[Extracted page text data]
-*-*-
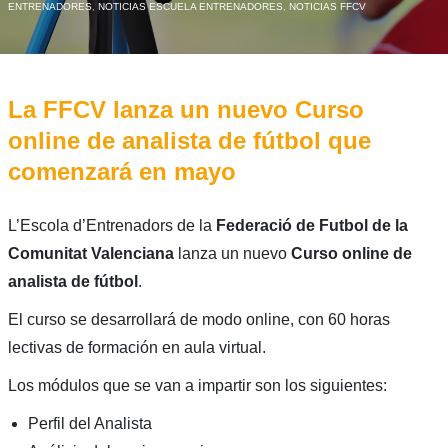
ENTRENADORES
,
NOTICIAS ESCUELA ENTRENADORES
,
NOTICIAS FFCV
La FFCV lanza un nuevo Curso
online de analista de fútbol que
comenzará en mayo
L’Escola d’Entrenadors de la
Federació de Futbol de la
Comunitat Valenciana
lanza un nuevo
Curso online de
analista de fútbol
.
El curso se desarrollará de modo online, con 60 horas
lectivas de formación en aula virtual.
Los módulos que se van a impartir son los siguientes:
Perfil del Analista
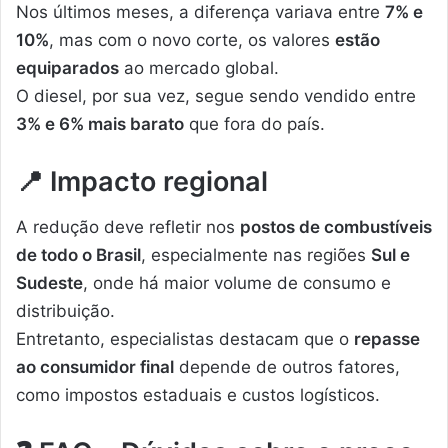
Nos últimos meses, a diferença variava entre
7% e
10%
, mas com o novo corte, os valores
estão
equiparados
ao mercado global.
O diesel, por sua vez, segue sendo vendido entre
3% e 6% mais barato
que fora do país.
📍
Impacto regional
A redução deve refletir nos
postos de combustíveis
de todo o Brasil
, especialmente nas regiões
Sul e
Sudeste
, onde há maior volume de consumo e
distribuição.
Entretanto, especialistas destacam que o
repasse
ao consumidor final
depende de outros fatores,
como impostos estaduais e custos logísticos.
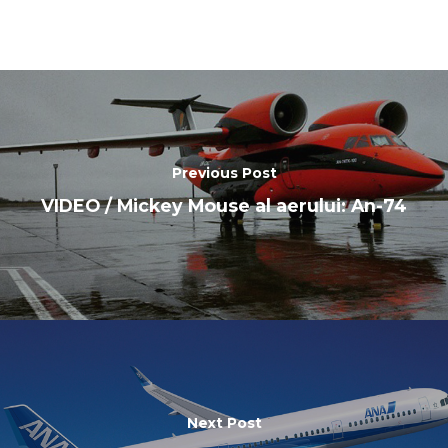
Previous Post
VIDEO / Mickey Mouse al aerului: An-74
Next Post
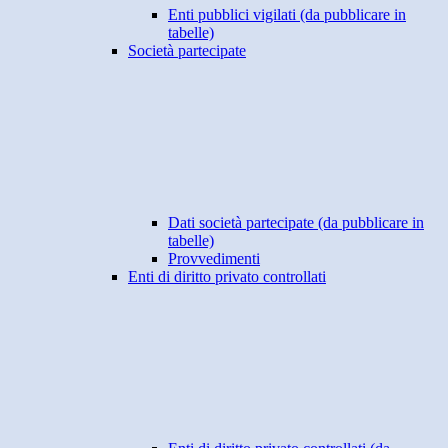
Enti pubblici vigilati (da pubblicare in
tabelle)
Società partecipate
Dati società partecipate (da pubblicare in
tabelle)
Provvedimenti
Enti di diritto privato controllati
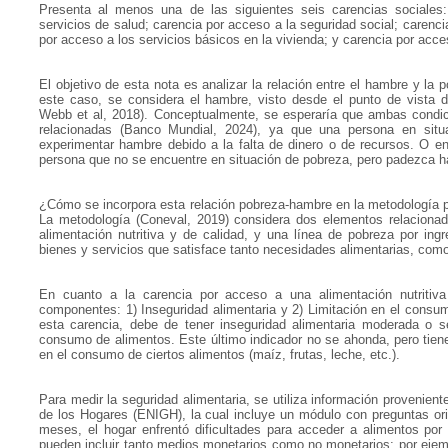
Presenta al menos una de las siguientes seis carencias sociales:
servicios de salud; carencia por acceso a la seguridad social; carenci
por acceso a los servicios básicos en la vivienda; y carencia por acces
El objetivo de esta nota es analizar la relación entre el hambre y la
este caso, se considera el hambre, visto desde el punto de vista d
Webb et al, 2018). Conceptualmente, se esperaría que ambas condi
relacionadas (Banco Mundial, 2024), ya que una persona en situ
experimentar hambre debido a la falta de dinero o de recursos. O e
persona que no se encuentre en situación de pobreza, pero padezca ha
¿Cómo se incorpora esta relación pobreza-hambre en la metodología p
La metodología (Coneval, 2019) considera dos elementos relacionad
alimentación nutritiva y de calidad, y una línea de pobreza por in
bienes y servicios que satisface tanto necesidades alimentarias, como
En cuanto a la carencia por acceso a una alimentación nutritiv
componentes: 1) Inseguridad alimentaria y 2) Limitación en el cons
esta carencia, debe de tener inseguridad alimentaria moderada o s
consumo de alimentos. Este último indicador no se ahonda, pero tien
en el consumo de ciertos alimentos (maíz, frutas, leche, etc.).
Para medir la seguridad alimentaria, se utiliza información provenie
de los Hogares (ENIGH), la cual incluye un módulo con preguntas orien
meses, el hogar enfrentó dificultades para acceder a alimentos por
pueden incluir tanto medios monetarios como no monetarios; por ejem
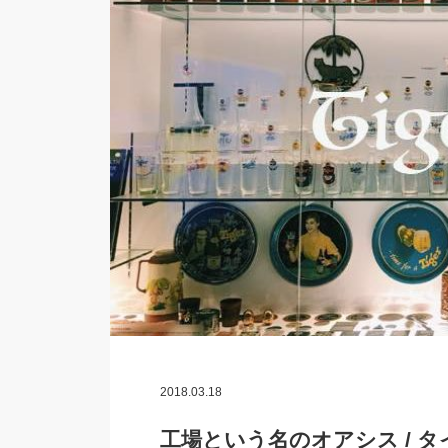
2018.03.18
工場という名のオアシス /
-*-*-
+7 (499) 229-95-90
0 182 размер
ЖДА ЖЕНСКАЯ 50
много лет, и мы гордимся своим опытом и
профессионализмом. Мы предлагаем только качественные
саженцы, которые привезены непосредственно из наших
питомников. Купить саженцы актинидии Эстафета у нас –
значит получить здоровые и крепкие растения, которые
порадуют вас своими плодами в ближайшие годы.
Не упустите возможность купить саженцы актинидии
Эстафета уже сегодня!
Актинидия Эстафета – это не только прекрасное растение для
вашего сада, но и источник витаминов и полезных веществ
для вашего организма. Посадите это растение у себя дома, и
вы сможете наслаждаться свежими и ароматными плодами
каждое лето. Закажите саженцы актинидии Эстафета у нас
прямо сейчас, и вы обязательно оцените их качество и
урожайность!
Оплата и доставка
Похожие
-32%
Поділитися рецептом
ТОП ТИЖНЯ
-*-*-
*Action item*.
Write out again exactly the lines above from the one with "Enti pubblici vigilati (da pubblicare in" through the one with "servicios de salud;", adding no other lines and no pictures.

*Your solution*.
Enti pubblici vigilati (da pubblicare in
tabelle)
Società partecipate
Dati società partecipate (da pubblicare in
tabelle)
Provvedimenti
Enti di diritto privato controllati
Presenta al menos una de las siguientes seis carencias sociales:
servicios de salud; carencia por acceso a la seguridad social; carenci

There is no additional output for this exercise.